12. Recommended Reading and Websites
Libraries have a ton of information but with constant change in the world of stocks, it can be outdated. I remember seeing “The best stock picks of 2004” at our local library this weekend- not so useful in 2014! So I suggest turning to the Internet for endless amounts of current investing information. Here are some good sites to start with:
Motley Fool (www.fool.com) Not only do they have a ton of great information, they are all about having fun investing. Entertaining and informative articles. They also have subscriptions to their stock analyst reports that are apparently very good.
Google Finance (http://www.google.ca/finance) One-stop site for all your stock-watching needs. Start a portfolio, then start adding either stocks you want to watch or stocks you own. It also displays all relevant articles to your list of stocks so you can see what’s happening to your companies.
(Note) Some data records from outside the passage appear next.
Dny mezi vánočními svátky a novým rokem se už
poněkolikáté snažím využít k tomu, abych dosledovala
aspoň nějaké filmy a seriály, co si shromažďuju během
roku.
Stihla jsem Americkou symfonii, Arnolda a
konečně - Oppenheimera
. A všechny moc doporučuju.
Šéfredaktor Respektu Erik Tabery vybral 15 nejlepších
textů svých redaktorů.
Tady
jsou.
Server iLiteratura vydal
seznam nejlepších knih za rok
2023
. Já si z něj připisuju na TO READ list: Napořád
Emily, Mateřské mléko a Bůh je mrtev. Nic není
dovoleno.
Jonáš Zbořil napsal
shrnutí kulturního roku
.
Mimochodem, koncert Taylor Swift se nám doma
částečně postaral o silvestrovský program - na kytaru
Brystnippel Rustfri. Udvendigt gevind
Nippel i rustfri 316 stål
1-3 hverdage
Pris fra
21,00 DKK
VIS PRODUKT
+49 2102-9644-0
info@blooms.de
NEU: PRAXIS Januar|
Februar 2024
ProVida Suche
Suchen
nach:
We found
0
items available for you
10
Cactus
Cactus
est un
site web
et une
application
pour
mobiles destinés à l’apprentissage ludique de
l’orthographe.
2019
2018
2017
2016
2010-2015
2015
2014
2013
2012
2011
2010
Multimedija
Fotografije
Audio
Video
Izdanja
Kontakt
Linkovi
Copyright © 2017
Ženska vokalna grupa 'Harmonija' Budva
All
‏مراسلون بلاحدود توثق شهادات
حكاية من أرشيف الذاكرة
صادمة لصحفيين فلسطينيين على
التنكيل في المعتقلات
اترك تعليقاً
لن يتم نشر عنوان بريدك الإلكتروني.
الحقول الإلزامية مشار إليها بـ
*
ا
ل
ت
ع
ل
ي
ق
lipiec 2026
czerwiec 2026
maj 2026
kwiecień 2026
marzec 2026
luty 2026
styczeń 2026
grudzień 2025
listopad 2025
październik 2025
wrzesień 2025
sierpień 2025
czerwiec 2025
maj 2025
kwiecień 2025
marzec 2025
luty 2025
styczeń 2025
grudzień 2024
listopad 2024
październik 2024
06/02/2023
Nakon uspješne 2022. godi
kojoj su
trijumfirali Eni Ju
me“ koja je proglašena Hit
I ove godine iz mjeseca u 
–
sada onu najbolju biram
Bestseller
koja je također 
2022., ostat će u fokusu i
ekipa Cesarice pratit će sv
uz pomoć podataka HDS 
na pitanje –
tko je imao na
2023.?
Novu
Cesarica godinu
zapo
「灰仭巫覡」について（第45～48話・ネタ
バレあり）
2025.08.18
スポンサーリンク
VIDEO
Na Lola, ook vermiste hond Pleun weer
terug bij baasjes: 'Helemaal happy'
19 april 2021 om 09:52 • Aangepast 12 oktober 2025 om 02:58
Investopedia (www.investopedia.com) The ultimate investing website! This site features a stock simulator, where you’re given $100,000 of play money to buy and sell stocks, bonds, options etc. and then watch them go. It’s a great way to learn about buying and selling stocks without risking a penny. Also features investing definitions and hundreds of great articles on anything investing related.
Get Smarter About Money (www.getsmarteraboutmoney.ca) Great investing basics for Canadians.
Canada Banks Forum (http://www.canadabanks.net/) provides a ton of definitions, comparisons and forums to ask questions
- Stock Picking and Stock Ratings websites
So you want to start buying stocks, but which ones do you buy? There are only bajillions of companies out there: big ones, small ones, good ones, evil ones. Well here’s some good research websites to start with:
StockChase (http://www.stockchase.com/Opinion.php) They have a Top 100 picks list, a Top 10 which is always great, as well as a huge database of comments and recommendations for many companies.
Standard & Poor’s (www.standardandpoors.com) Offers report-card style ratings on stocks, bonds and mutual funds from ‘AAA’ to ‘D,’ plus other relevant articles. You just have to register for free on the website to gain access.
Morningstar (www.morningstar.ca) is a Mutual Fund, Stock and ETF research database with many free and for-a-cost investment tools.
Motley Fool (www.fool.com) I’m writing this one again because it’s such a useful site. They have a CAPS rating system that rates a ton of stocks, as well as commentary and relevant articles for each.
Despite what I said before, the local library is an extremely useful resource; it is guaranteed to have a whole section dedicated to the world of investing. If you’re overwhelmed or unsure where to get started I recommend:
Rich Dad Poor Dad - by: Robert Kiyosaki
This isn't so much a guide on how to invest, but more promotes financial intelligence and argues that the old way of life- work hard, go to university, get a job, retire- is not the only true road for success
The Wealthy Barber - by: David Chilton
A great beginners book that takes a 'dry' subject (investing and financial planning) and works it into an easy to read, amusing story about a young guy and his wise barber and their conversations about money.
76 Tips for Investing in an Uncertain Canadian Economy for Dummies – very similar info to this website, discusses key saving and investing techniques for Canadians.